What I Plan to Read Next
I'll probably mostly just be catching up next week. HOWEVER, the 2020 Nobel Prize in Literature was announced sometime in the past few weeks (congrats, Louise Glück). That's as good an excuse as any to declare this a NEW YEAR and start my Nobel Prize reading project! I already have an anthology of French verse that includes some of Sully Prudhomme's poems in English. Poor thing has NO complete book translations in English, as far as I can tell with limited resources, and the library catalog was so unhelpful that I had to physically plunge into the stacks and start opening books in order to find him. But between this book and the good people of the internet, we'll do what we can.
no subject
Date: 2020-10-15 12:22 am (UTC)WHAT. A travesty. I too can only hope that the most recent edition corrects this, because otherwise what is even the POINT.

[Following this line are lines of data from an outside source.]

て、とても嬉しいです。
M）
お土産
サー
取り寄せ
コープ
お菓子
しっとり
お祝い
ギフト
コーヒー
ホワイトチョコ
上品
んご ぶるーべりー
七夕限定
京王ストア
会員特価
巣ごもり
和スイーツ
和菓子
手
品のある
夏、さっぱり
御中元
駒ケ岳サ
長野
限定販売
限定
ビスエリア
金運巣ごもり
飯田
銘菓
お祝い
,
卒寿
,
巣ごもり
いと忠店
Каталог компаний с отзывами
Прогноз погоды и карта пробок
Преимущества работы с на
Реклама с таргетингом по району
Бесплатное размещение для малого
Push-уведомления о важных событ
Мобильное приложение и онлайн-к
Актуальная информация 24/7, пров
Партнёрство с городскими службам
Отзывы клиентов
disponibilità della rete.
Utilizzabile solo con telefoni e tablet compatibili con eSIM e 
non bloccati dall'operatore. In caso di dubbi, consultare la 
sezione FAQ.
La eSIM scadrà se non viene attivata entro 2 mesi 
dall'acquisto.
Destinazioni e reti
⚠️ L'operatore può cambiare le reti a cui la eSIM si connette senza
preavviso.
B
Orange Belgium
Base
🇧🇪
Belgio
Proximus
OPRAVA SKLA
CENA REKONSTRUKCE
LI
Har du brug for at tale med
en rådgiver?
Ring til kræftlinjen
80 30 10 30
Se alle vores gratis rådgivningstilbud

(Despite my Newbery project I have never actually read The Story of Mankind, being unable to face the prospect of eight hundred pages of probably-racist history, but you make a compelling argument in favor of reading it... if the most recent edition has restored the bibliography.)
no subject
Date: 2020-10-15 02:01 pm (UTC)The racism is bad when it shows up in acute form, but it shows up mostly in asides that would be easy to reword or just lop off entirely. The book as a whole is a "western civ" history that takes the typical wandering path through Egypt to Greece and Rome and west to the realms of the Pope, etc., partly justified by its claim to be a history for Van Loon's children about "your own distant cousins." You wouldn't want it to be the only book about history a kid ever reads, but that's true of every book.
no subject
Date: 2020-10-15 08:08 am (UTC)Wow. They mean, like Shakespeare, who lived through several outbreaks of the plague that closed theatres and killed thousands of Londoners? Classic mid 19th C writers who lived through the Cholera epidemic? Or 20th C writes who lived through two world wars and a flu pandemic? Somehow I think they'd be less thrown than we are.
declare this a NEW YEAR and start my Nobel Prize reading project!
That is a very impressive aim! I hope it goes well for you. Even if people don't apparently think winning the Nobel Prize warrants translation into English.
no subject
Date: 2020-10-15 01:44 pm (UTC)And thank you! I wouldn't be surprised if there was an English translation of one of his books that just went out of print before WorldCat existed and doesn't happen to be held by any US libraries on the system (or if there is one and I just gave up before I found it). I also wouldn't be that surprised if the translation just hadn't happened; I'd guess that the overlap between "English speakers who want to read French poetry" and "English speakers who read French more or less comfortably" was significantly bigger in 1901 than it is today, and maybe a little bigger still twenty years before when M. Prudhomme was doing more writing.
It was a controversial pick for the first Nobel Prize. Lots of people angry it didn't go to Tolstoy, some who just didn't think Sully P. deserved it.
no subject
Date: 2020-10-15 05:06 pm (UTC)Lots of people angry it didn't go to Tolstoy, some who just didn't think Sully P. deserved it.
Well, in that case he can't expect translations, I suppose!